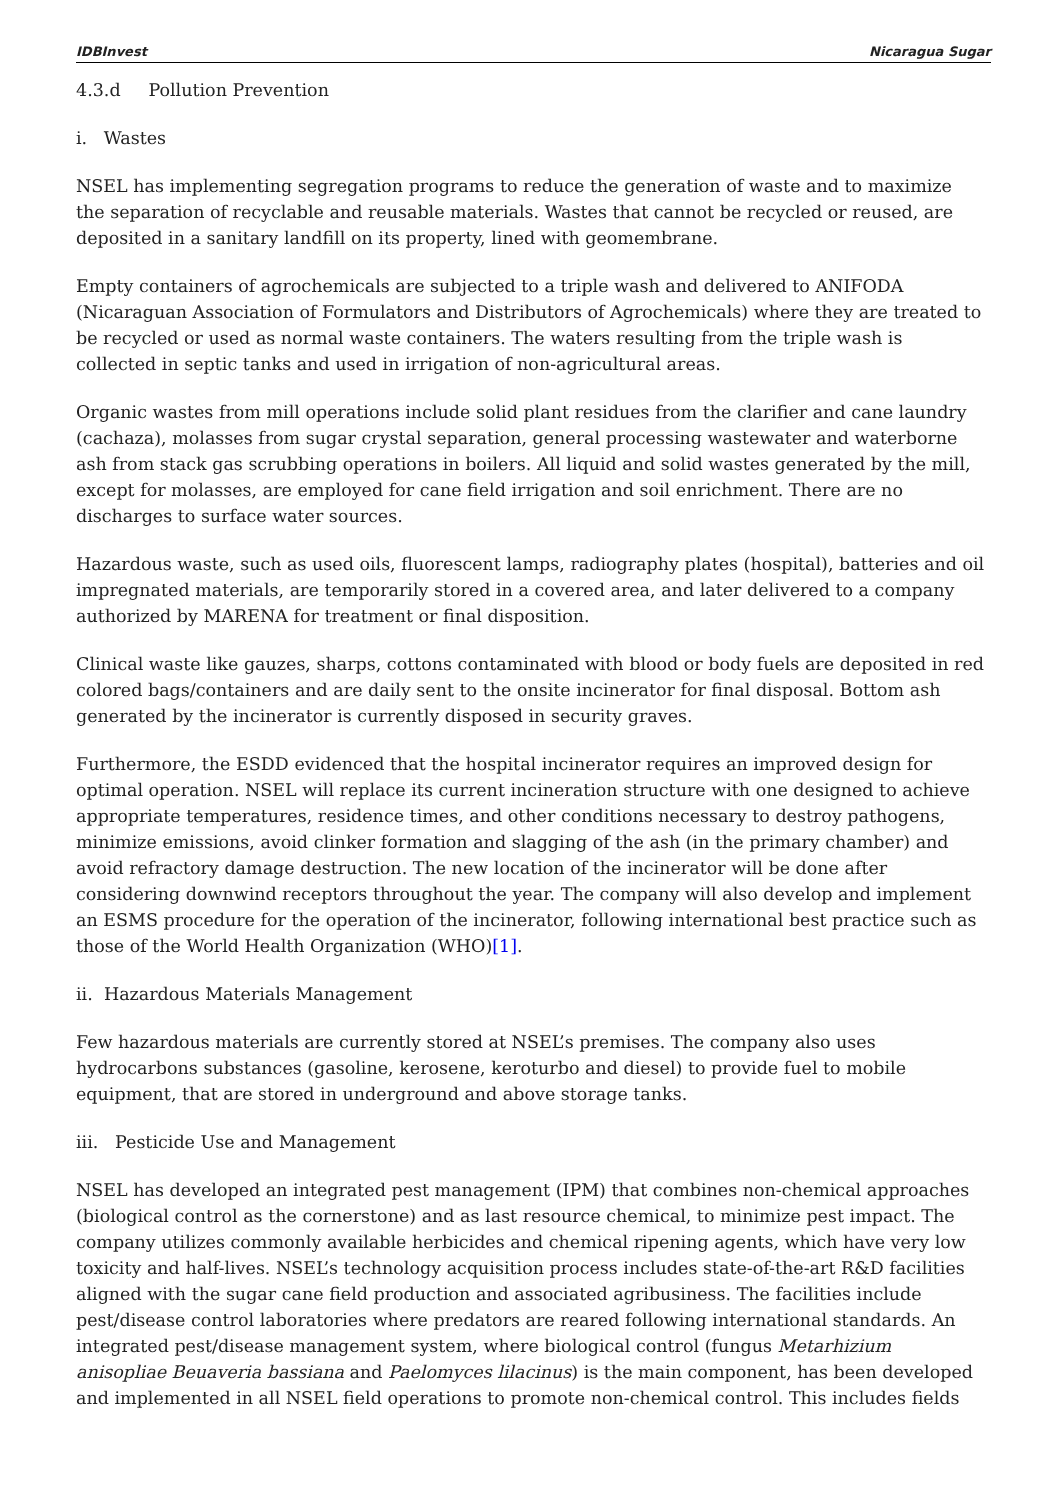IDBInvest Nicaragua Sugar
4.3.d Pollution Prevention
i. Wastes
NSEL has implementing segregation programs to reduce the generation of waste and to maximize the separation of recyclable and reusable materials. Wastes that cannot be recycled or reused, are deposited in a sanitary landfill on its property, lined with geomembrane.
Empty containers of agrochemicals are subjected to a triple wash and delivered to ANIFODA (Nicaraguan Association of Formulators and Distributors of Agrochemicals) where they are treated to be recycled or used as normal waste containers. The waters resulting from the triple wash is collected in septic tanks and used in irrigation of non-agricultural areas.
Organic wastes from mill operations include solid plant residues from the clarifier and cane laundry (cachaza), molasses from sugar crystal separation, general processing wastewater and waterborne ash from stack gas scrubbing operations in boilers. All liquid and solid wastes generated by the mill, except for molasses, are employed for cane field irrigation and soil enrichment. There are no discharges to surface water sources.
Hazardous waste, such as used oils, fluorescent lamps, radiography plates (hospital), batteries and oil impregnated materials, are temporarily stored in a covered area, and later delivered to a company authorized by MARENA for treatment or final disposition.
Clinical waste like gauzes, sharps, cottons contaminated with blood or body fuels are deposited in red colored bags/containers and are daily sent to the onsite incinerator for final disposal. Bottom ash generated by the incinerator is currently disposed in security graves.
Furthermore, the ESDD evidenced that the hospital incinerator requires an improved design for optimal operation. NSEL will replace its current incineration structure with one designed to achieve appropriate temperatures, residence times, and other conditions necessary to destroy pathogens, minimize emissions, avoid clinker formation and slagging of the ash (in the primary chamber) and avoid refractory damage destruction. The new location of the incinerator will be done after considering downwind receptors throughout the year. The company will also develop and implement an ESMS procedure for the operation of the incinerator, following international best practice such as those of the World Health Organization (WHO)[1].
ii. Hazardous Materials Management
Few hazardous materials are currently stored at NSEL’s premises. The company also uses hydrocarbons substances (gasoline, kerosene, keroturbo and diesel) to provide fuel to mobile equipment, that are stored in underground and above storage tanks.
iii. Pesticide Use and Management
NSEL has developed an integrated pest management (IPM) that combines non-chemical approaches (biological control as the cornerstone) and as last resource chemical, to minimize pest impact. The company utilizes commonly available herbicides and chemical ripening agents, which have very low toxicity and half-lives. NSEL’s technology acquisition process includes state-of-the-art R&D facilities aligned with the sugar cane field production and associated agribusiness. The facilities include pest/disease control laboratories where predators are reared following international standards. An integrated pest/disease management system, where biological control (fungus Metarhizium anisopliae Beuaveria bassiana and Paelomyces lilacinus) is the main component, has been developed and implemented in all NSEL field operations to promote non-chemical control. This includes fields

ASSIGNMENT
Please output the lines of the listing above that fall in the stretch from the one with "Organic wastes from" through the one with "Clinical waste like", exactly and only those.

TASK ANSWER
Organic wastes from mill operations include solid plant residues from the clarifier and cane laundry (cachaza), molasses from sugar crystal separation, general processing wastewater and waterborne ash from stack gas scrubbing operations in boilers. All liquid and solid wastes generated by the mill, except for molasses, are employed for cane field irrigation and soil enrichment. There are no discharges to surface water sources.
Hazardous waste, such as used oils, fluorescent lamps, radiography plates (hospital), batteries and oil impregnated materials, are temporarily stored in a covered area, and later delivered to a company authorized by MARENA for treatment or final disposition.
Clinical waste like gauzes, sharps, cottons contaminated with blood or body fuels are deposited in red colored bags/containers and are daily sent to the onsite incinerator for final disposal. Bottom ash generated by the incinerator is currently disposed in security graves.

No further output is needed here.